### [Data lines]

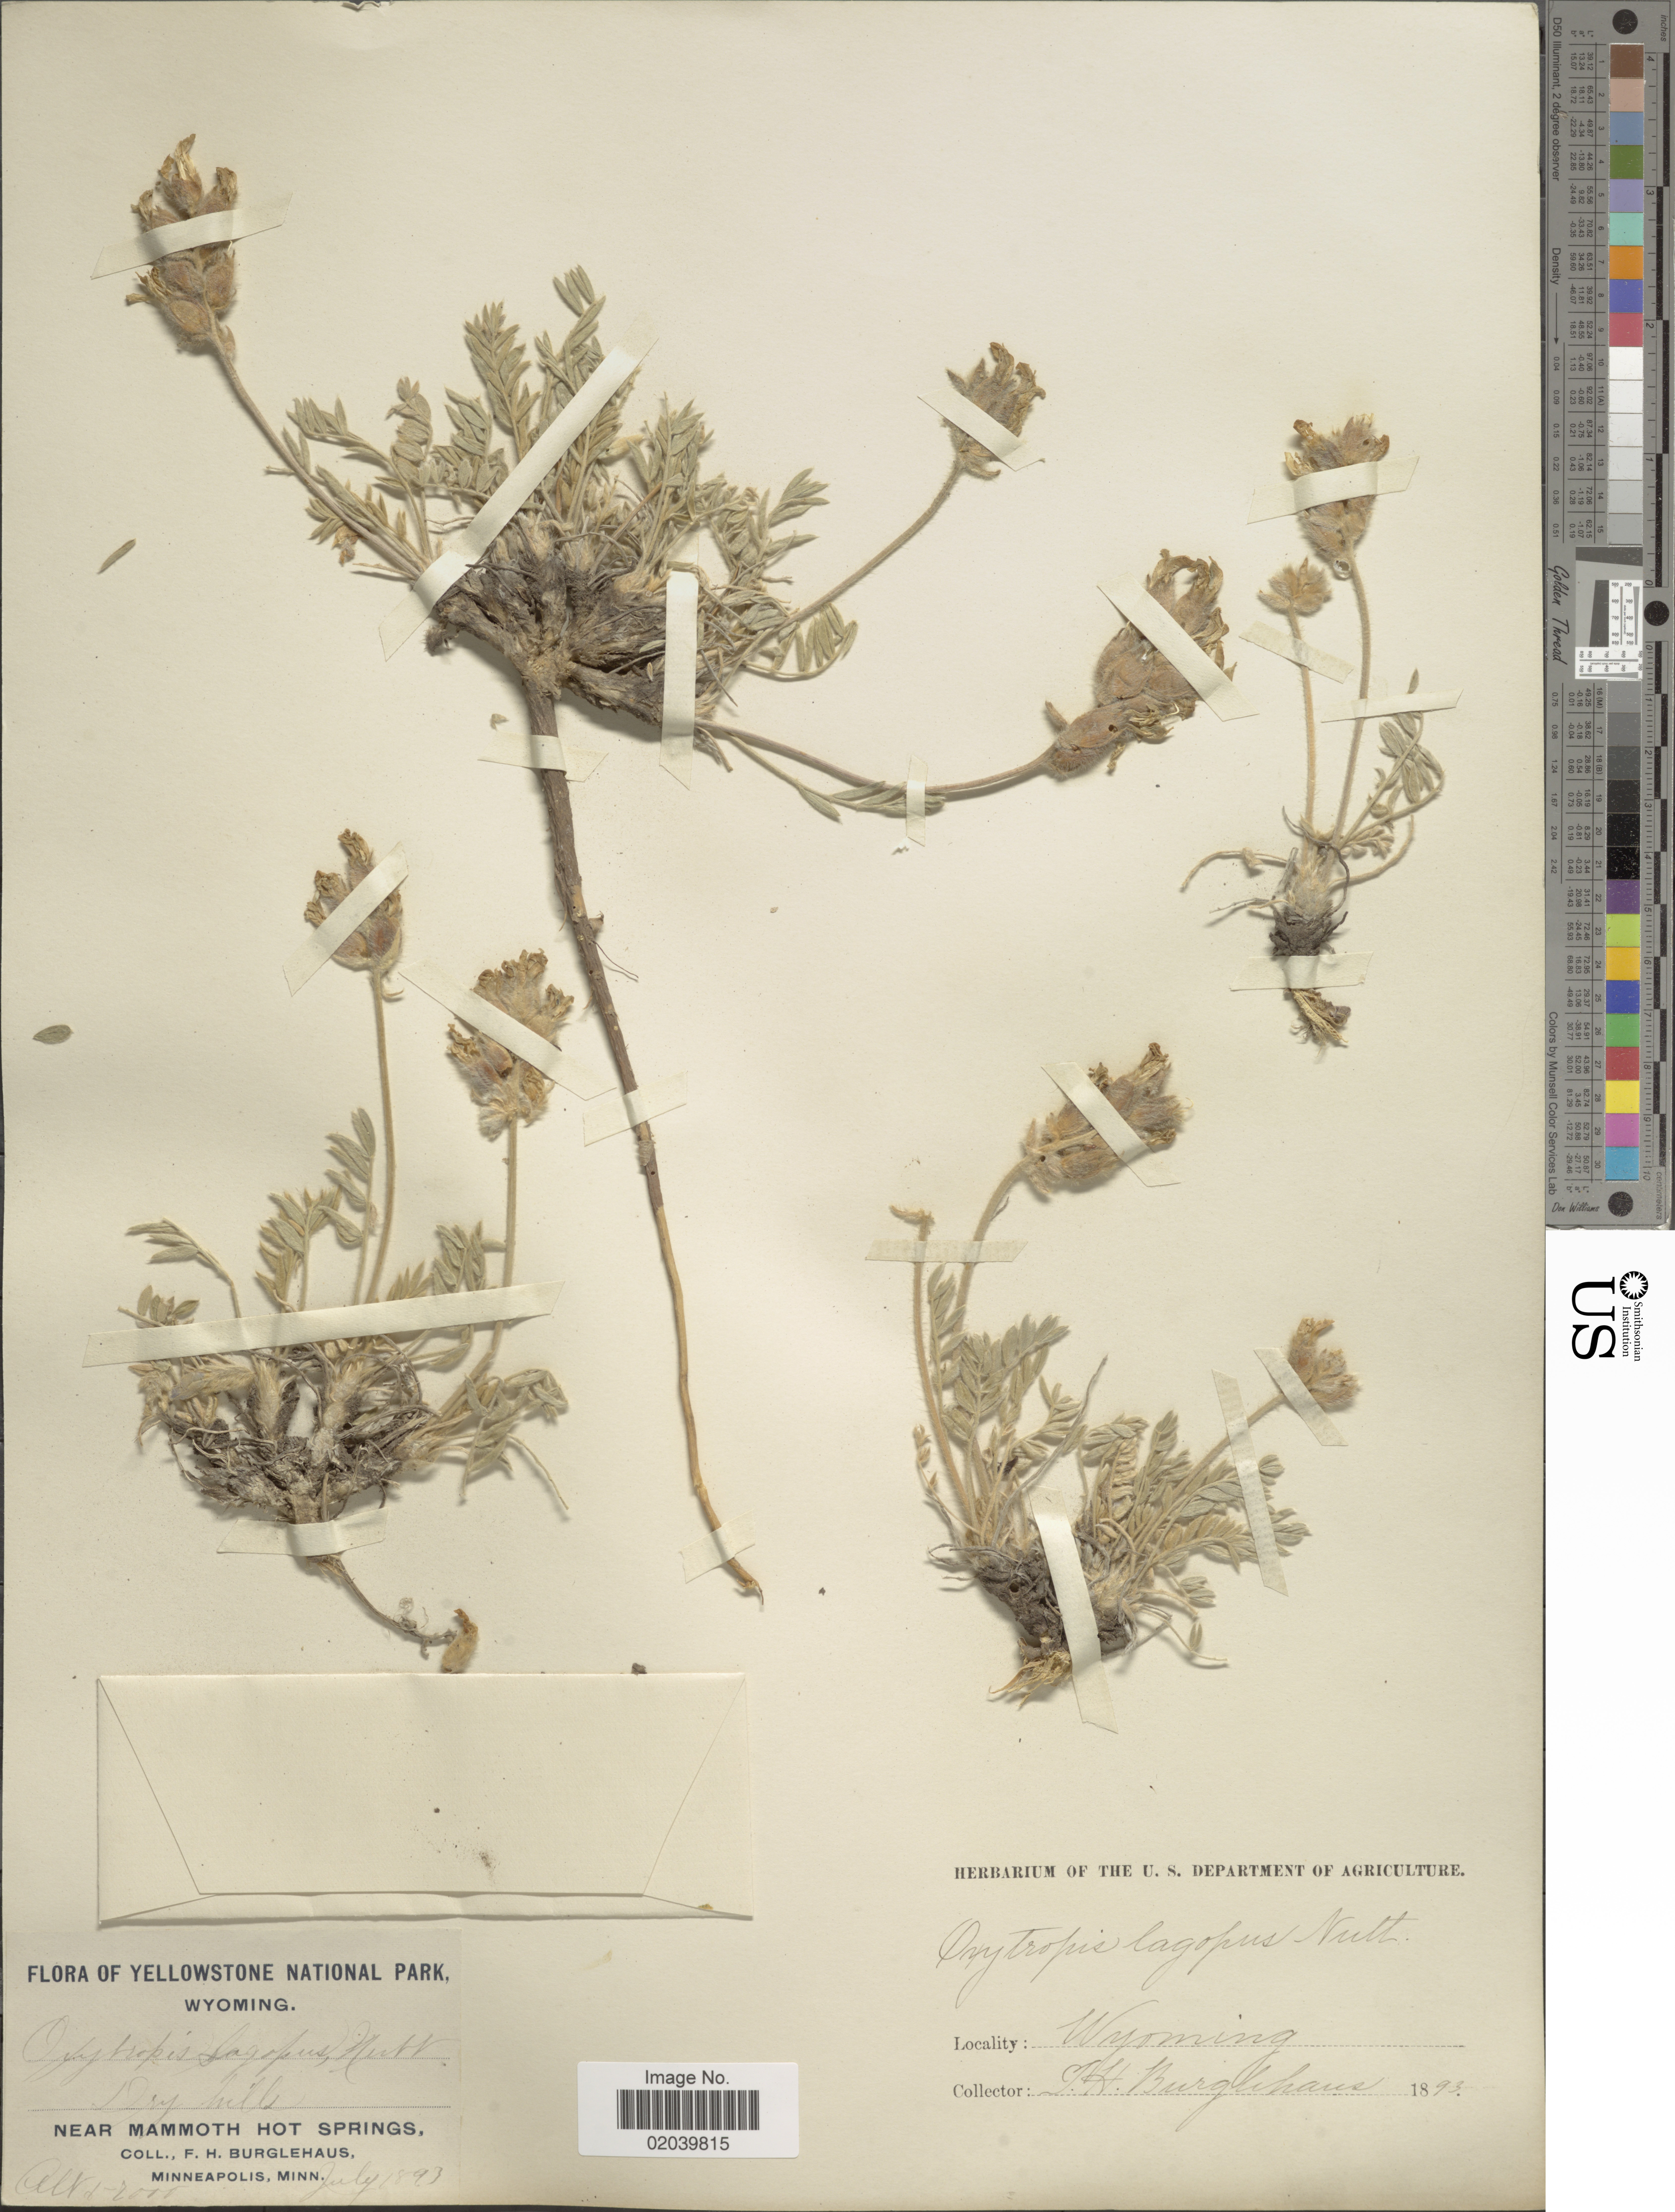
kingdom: Plantae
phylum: Tracheophyta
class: Magnoliopsida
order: Fabales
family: Fabaceae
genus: Oxytropis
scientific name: Oxytropis lagopus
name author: Nutt.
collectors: F. Burglehaus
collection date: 1893-07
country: United States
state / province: Wyoming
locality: Yellowstone National Park, Wyoming. Dry hills. Near Mammoth Hot Springs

### [What is asked]
Rewrite everything from the line containing "collectors: F. Burglehaus" down to the end of the lines, putting "location" in place of "locality" and changing nothing else.

### [Task result]
collectors: F. Burglehaus
collection date: 1893-07
country: United States
state / province: Wyoming
location: Yellowstone National Park, Wyoming. Dry hills. Near Mammoth Hot Springs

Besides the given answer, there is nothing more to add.